#### QUESTIONS ON THE MATERIAL:
• a. In the mailing-list message about healing EC volumes, what kind of disks are the bricks?
• b. Continue the mailing-list message about healing EC volumes from its last sentence.

#### PASSAGE TO READ:
--- --- ---

[Gluster-users] Heal operation detail of EC volumes

Serkan Çoban cobanserkan at gmail.com
Thu Jun 1 19:31:04 UTC 2017


>Is it possible that this matches your observations ?
Yes that matches what I see. So 19 files is being in parallel by 19
SHD processes. I thought only one file is being healed at a time.
Then what is the meaning of disperse.shd-max-threads parameter? If I
set it to 2 then each SHD thread will heal two files at the same time?

>How many IOPS can handle your bricks ?
Bricks are 7200RPM NL-SAS disks. 70-80 random IOPS max. But write
pattern seems sequential, 30-40MB bulk writes every 4-5 seconds.
This is what iostat shows.

>Do you have a test environment where we could check all this ?
Not currently but will have in 4-5 weeks. New servers are arriving, I
will add this test to my notes.

> There's a feature to allow to configure the self-heal block size to optimize these cases. The feature is available on 3.11.
I did not see this in 3.11 release notes, what parameter name I should look for?

--- --- ---

#### DATA SEGMENT:
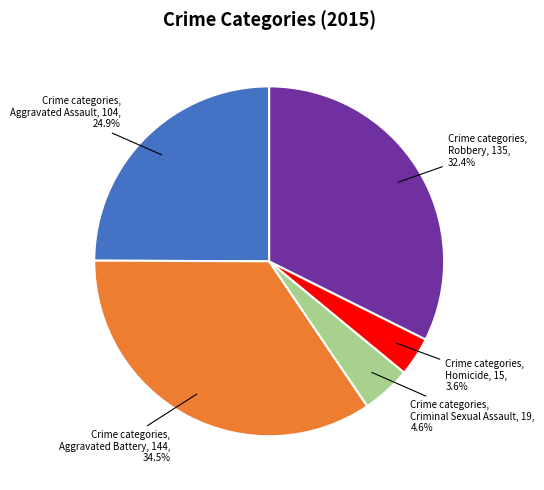

Does any single category account for the majority?

No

--- --- ---

#### OUTPUTS BY TASK:
• a. 7200RPM NL-SAS disks.

• b.
On Thu, Jun 1, 2017 at 10:30 AM, Xavier Hernandez <xhernandez at datalab.es> wrote:
> Hi Serkan,
>
> On 30/05/17 10:22, Serkan Çoban wrote:
>>
>> Ok I understand that heal operation takes place on server side. In
>> this case I should see X KB
>>  out network traffic from 16 servers and 16X KB input traffic to the
>> failed brick server right? So that process will get 16 chunks
>> recalculate our chunk and write it to disk.
>
>
> That should be the normal operation for a single heal.
>
>> The problem is I am not seeing such kind of traffic on servers. In my
>> configuration (16+4 EC) I see 20 servers are all have 7-8MB outbound
>> traffic and none of them has more than 10MB incoming traffic.
>> Only heal operation is happening on cluster right now, no client/other
>> traffic. I see constant 7-8MB write to healing brick disk. So where is
>> the missing traffic?
>
>
> Not sure about your configuration, but probably you are seeing the result of
> having the SHD of each server doing heals. That would explain the network
> traffic you have.
>
> Suppose that all SHD but the one on the damaged brick are working. In this
> case 19 servers will peek 16 fragments each. This gives 19 * 16 = 304
> fragments to be requested. EC balances the reads among all available
> servers, and there's a chance (1/19) that a fragment is local to the server
> asking it. So we'll need a total of 304 - 304 / 19 = 288 network requests,
> 288 / 19 = 15.2 sent by each server.
>
> If we have a total of 288 requests, it means that each server will answer
> 288 / 19 = 15.2 requests. The net effect of all this is that each healthy
> server is sending 15.2*X bytes of data and each server is receiving 15.2*X
> bytes of data.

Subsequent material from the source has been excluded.